Customers who bank with RBS, Natwest or Ulster Bank have today been experiencing issues when attempting to make payments with their debit cards.

It is currently understood that the problems are affect both online and in-store purchases for thousands of customers, although at time of writing ATMs and online banking services are understood to be operating as usual.

This isn’t the first time computer glitches and infrastructure faults have caused embarrassment for the group.

In January, Natwest and RBS customers reported debit cards being declined in stores and pin numbers blocked on New Year’s Day.

Back in September 2015, customers were unable to withdraw cash or use their card in branches for several hours.

A few months earlier in June 2015, many account holders were left without money for a weekend after 600,000 transactions (including direct debits, standing orders and mortgage repayments) were delayed following a botched upgrade of computer systems.

RBS also suffered a network meltdown in the summer of 2012, where around 6.5 Millions of people were locked out of their online bank accounts for several weeks, which RBS blamed on a cyber attack. This resulted in the bank being landed with a £56m fine by the FCA (Financial Conduct Authority) (compare that to the measly £400,000 fine handed to TalkTalk by the ICO (Information Commissioners Office) last week following their serious cyber attack last year)

It’s not yet clear whether today’s latest computer issues at RBS/Netwast/Ulster Bank are as a result of a cyber attack, but it’s more likely to instead be a result of human error and/or a botched software upgrade or configuration change.
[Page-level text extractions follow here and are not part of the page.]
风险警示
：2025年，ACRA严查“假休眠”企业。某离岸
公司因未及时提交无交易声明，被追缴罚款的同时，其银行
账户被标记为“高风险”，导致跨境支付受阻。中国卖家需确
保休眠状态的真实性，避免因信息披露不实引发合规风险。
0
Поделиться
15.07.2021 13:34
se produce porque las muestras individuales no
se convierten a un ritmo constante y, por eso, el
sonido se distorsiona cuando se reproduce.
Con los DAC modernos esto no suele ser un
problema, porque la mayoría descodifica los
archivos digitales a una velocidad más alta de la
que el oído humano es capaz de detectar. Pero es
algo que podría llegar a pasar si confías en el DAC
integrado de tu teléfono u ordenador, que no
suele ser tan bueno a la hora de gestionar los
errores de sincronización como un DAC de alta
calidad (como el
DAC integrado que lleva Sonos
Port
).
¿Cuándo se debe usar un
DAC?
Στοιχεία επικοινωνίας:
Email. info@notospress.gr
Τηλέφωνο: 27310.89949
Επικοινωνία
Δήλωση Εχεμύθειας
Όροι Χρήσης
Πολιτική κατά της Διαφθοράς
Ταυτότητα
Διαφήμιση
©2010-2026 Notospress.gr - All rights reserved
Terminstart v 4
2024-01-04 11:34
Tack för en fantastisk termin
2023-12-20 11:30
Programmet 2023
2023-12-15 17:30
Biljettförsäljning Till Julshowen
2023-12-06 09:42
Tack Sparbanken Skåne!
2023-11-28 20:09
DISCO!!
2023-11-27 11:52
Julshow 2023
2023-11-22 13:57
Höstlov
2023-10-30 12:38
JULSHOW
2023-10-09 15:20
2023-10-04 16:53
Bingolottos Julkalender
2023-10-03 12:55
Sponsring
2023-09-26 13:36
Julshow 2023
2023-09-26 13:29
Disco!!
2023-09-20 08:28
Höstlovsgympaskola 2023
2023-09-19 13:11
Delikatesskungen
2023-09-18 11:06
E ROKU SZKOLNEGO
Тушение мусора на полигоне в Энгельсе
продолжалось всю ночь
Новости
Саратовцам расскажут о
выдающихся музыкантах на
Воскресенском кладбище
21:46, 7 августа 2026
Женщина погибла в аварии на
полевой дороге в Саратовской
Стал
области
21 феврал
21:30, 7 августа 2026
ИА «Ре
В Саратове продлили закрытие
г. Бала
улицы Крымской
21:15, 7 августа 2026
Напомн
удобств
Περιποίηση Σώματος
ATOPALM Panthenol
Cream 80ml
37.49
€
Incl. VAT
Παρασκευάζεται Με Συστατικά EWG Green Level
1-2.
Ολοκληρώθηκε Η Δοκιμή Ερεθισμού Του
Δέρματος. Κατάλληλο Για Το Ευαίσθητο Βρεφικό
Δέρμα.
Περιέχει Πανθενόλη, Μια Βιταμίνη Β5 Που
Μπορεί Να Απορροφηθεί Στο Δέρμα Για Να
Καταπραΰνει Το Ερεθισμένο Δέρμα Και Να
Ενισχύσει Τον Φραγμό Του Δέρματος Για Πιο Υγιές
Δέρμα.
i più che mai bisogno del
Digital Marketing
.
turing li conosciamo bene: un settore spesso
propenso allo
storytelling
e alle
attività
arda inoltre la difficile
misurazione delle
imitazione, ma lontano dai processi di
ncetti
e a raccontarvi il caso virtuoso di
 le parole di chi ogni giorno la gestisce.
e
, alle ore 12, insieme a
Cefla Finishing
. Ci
If that’s the case – and in light of another incident at Globalsign yesterday where by a mis-configuration affected hundreds of thousands of people’s ability to access secure websites – it does beg the question; do large organizations such as RBS/Natwest and GlobalSign have sufficient resources and technically knowledgeable and competent IT teams to be able to not only adequately develop configuration changes in a “test” environment first before being rolled out “live”, but also then to actively monitor and be empowered to take swift action (i.e. to roll-back changes) should issues arise.
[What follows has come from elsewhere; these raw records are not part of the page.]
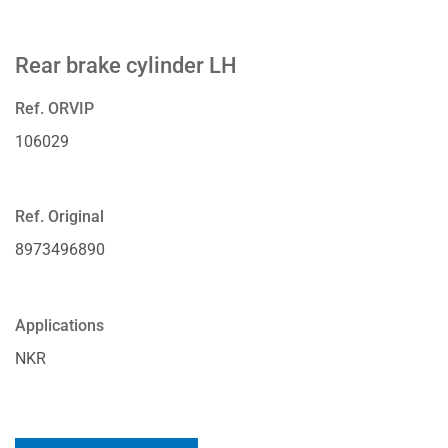
Rear brake cylinder LH
Ref. ORVIP
106029
Ref. Original
8973496890
Applications
NKR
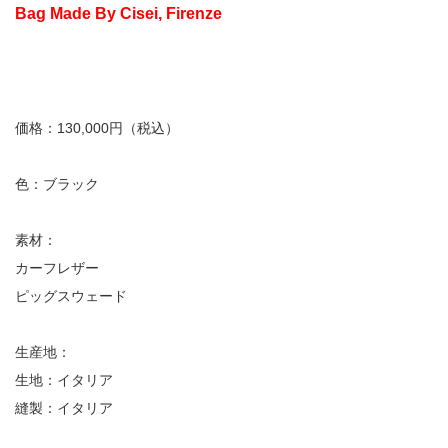
Bag Made By Cisei, Firenze
価格：130,000円（税込）
色：ブラック
素材：
カーフレザー
ピッグスウェード
生産地：
生地：イタリア
縫製：イタリア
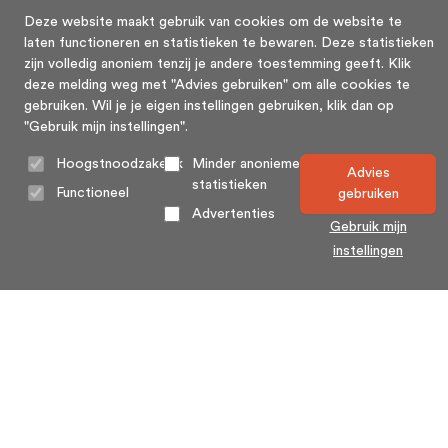
Deze website maakt gebruik van cookies om de website te
laten functioneren en statistieken te bewaren. Deze statistieken
zijn volledig anoniem tenzij je andere toestemming geeft. Klik
deze melding weg met "Advies gebruiken" om alle cookies te
gebruiken. Wil je je eigen instellingen gebruiken, klik dan op
"Gebruik mijn instellingen".
Hoogstnoodzakelijk
Minder anonieme
Advies
statistieken
Functioneel
gebruiken
Advertenties
Gebruik mijn
instellingen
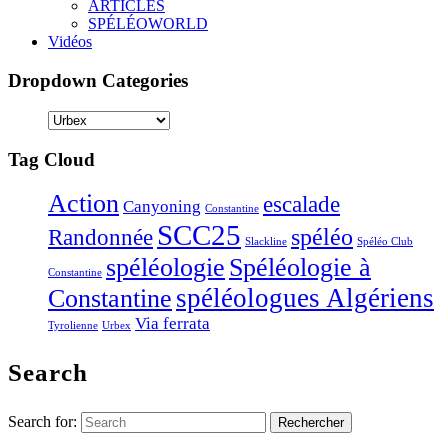
ARTICLES
SPÉLÉOWORLD
Vidéos
Dropdown Categories
Tag Cloud
Action
escalade
Canyoning
Constantine
SCC25
Randonnée
spéléo
Slackline
Spéléo Club
Spéléologie à
spéléologie
Constantine
Constantine
spéléologues Algériens
Via ferrata
Tyrolienne
Urbex
Search
Search for:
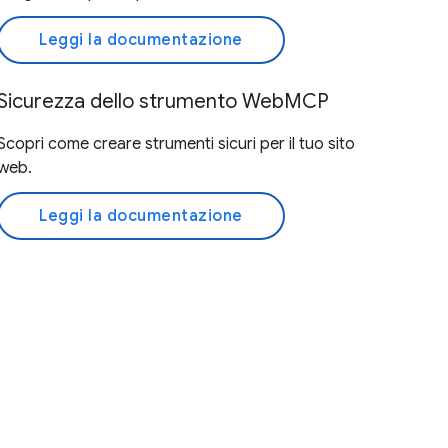
Leggi la documentazione
Sicurezza dello strumento WebMCP
Scopri come creare strumenti sicuri per il tuo sito
web.
Leggi la documentazione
It’s interesting that as a result of the FCA investigation in 2012, they found that banks did not have adequate systems and controls to identify and manage their exposure to IT risks. In particular:

1. There were inadequate testing procedures for managing changes to software;
2. The risks related to the design of the software system that ran the updates to customers’ accounts were not identified;
3. The IT risk appetite and policy was too limited because it should have had a much greater focus on designing systems to withstand or minimise the effect of a disruptive incident

Four years on, have the banks learned from their mistakes and the FCA report? It’s looking increasingly likely that they’ve not…

UPDATE: 17th October

3 days after RBS/NatWest’s latest computer-related “issues” (an exact cause of which has so far not been forthcoming from the banking group), today, NatWest have revealed that they are forcibly closing the UK bank accounts for Russian state-owned TV news channel “RT”. No reason has been given for the forcible closure of RT’s account, but NatWest have stated that this is “final and non-negotiable“.
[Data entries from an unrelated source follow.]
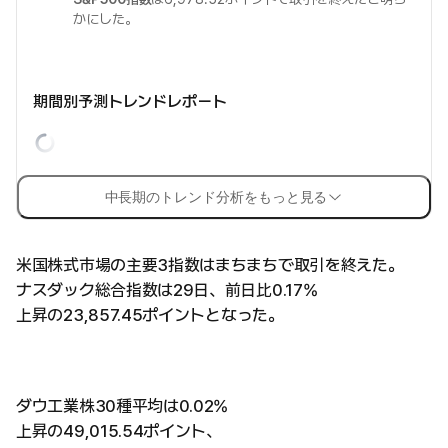
かにした。
期間別予測トレンドレポート
中長期のトレンド分析をもっと見る
米国株式市場の主要3指数はまちまちで取引を終えた。
ナスダック総合指数は29日、前日比0.17%
上昇の23,857.45ポイントとなった。
ダウ工業株30種平均は0.02%
上昇の49,015.54ポイント、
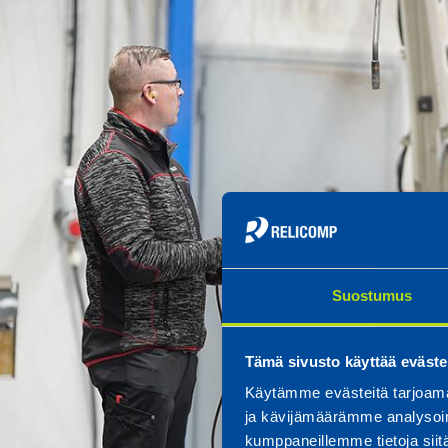
Suostumus
Tämä sivusto käyttää eväste
Käytämme evästeitä tarjoama
ja kävijämäärämme analysoim
kumppaneillemme tietoja siitä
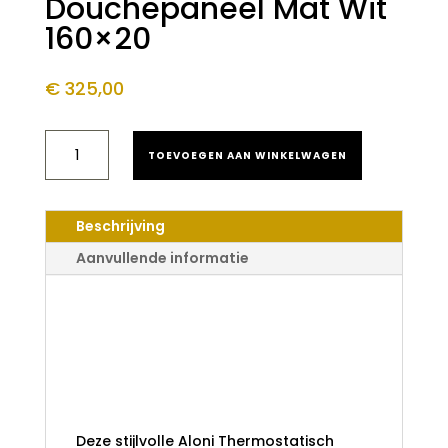
Douchepaneel Mat Wit
160×20
€
325,00
ALONI
TOEVOEGEN AAN WINKELWAGEN
THERMOSTATISCH
DOUCHEPANEEL
MAT
WIT
Beschrijving
160X20
AANTAL
Aanvullende informatie
Aloni
Thermostatisch
Douchepaneel Mat
Wit 160x20
Deze stijlvolle Aloni Thermostatisch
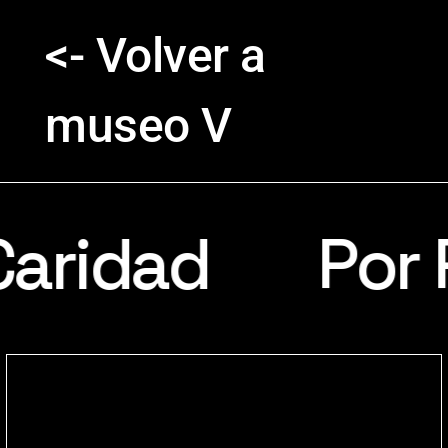
<- Volver a
museo V
Caridad
-
-
Por 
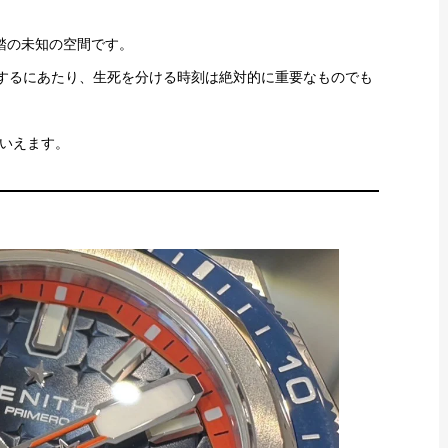
踏の未知の空間です。
戦するにあたり、生死を分ける時刻は絶対的に重要なものでも
いえます。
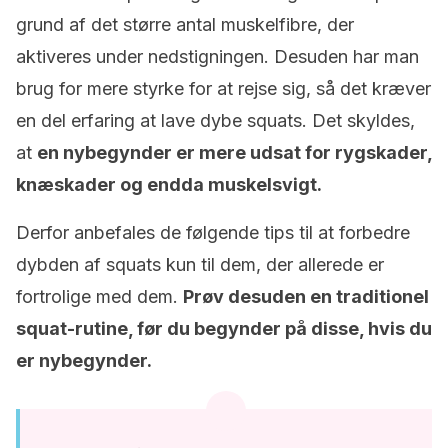
grund af det større antal muskelfibre, der
aktiveres under nedstigningen. Desuden har man
brug for mere styrke for at rejse sig, så det kræver
en del erfaring at lave dybe squats. Det skyldes,
at
en nybegynder er mere udsat for rygskader,
knæskader og endda muskelsvigt.
Derfor anbefales de følgende tips til at forbedre
dybden af squats kun til dem, der allerede er
fortrolige med dem.
Prøv desuden en traditionel
squat-rutine, før du begynder på disse, hvis du
er nybegynder.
This is a very interesting new development! Could Russian state-backed “hackers” have been responsible for the NatWest/RBS outage last week (and perhaps other similar outages at the banking group previously?), and this move by the banking group is their/the UK government’s response/retaliation/”punishment” for the actions of the Russian state?

Are we on the verge of a new “Cold War” but this time in cyber-space?!